In theory, Best Buy is taking on Amazon, the iTunes Store and Netflix in the movie streaming space.
The retailer said it would start promoting digital delivery in its many stores (where DVDs and Blu-rays already are starting to lose floor space.) Remember, Best Buy bought what’s left of Napster in 2008.
Selling low-fi electronics to Joe and Mrs. Sixpack, of course, offers Best Buy a killer opportunity to push its own streaming-content brand.

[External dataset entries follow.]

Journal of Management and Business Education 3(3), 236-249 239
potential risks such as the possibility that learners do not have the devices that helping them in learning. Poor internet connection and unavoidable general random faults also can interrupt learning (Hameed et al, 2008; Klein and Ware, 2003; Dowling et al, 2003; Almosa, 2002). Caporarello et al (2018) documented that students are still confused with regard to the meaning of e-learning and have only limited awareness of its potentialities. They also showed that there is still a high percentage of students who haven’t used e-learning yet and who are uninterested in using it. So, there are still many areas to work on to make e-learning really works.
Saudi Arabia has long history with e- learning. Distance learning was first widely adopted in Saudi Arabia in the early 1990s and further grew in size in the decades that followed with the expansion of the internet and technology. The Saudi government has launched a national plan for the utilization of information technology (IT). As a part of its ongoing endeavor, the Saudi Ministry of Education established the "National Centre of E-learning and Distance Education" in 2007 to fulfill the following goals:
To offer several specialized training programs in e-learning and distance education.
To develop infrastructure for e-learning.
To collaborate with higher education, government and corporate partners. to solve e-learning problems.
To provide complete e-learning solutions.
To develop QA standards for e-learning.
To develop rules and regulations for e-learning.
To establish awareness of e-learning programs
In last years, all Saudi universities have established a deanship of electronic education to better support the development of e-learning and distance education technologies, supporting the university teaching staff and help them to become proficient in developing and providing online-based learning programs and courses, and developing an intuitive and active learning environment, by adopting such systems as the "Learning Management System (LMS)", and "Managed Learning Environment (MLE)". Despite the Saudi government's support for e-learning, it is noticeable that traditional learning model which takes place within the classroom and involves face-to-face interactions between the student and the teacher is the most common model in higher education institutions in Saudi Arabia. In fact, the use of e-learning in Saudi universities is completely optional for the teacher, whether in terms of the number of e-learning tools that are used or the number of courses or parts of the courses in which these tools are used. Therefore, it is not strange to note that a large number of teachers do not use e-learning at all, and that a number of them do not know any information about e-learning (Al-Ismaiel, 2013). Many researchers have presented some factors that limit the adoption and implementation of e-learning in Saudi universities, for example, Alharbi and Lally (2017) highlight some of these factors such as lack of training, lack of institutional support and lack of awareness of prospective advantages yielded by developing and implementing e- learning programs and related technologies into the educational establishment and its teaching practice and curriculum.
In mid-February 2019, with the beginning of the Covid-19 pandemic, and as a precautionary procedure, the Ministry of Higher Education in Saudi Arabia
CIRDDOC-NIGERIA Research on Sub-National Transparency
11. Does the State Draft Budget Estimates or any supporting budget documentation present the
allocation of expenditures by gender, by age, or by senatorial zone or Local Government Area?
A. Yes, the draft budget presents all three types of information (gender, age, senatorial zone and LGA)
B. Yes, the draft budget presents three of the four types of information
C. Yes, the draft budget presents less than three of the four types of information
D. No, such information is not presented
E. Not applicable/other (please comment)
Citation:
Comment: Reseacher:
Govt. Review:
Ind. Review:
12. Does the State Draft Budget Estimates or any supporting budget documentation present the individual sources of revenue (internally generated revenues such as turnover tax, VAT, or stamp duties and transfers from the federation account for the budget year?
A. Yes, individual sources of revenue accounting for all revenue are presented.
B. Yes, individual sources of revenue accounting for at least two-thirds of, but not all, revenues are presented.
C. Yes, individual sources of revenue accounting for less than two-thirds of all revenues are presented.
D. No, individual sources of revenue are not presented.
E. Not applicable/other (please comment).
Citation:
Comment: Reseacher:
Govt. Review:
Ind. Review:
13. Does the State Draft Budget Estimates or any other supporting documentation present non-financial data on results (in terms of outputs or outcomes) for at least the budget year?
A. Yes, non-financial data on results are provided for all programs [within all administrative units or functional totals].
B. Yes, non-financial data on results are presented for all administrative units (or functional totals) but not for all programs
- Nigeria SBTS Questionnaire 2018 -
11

No name or pricing structure was announced, although the Los Angeles Times said Best Buy planned to experiment with various models, including subscriptions and ad sponsorship.
Here comes the Best Buy-CinemaNow deal’s canned statement: “We expect on-demand entertainment to quickly grow into a mass market activity, with digital sell-through and rental becoming a significant new revenue stream for content owners,” said Dave Habiger, president and CEO of Sonic Solutions.
CinemaNow, no longer a standalone, claims to have more than 20,000 movies at the ready. Unfortunately, many are the same “classics” and weary catalog titles found on Netflix’s Watch Instantly. Roxio CinemaNow’s biggest partner is Blockbuster, although it’s done some preliminary dealing with Netflix on streaming content.
Best Buy said the movie downloads would be tried on “web-connected television sets, portable media players, PCs, Blu-ray Disc players, set-top boxes and mobile phones.” (Sonic Solutions calls that sort of thing the “Roxio CinemaNow ecosystem.”)
Apple, meanwhile, is said to be working on a subscription TV service that would run off the existing iTunes Store software. The $30 or so subscription fee is relatively steep, but could be a good deal for the many people who now get their TV programming online (compared with TV and satellite). Disney is expected to sign on first, reports Peter Kafka of All Things Digital.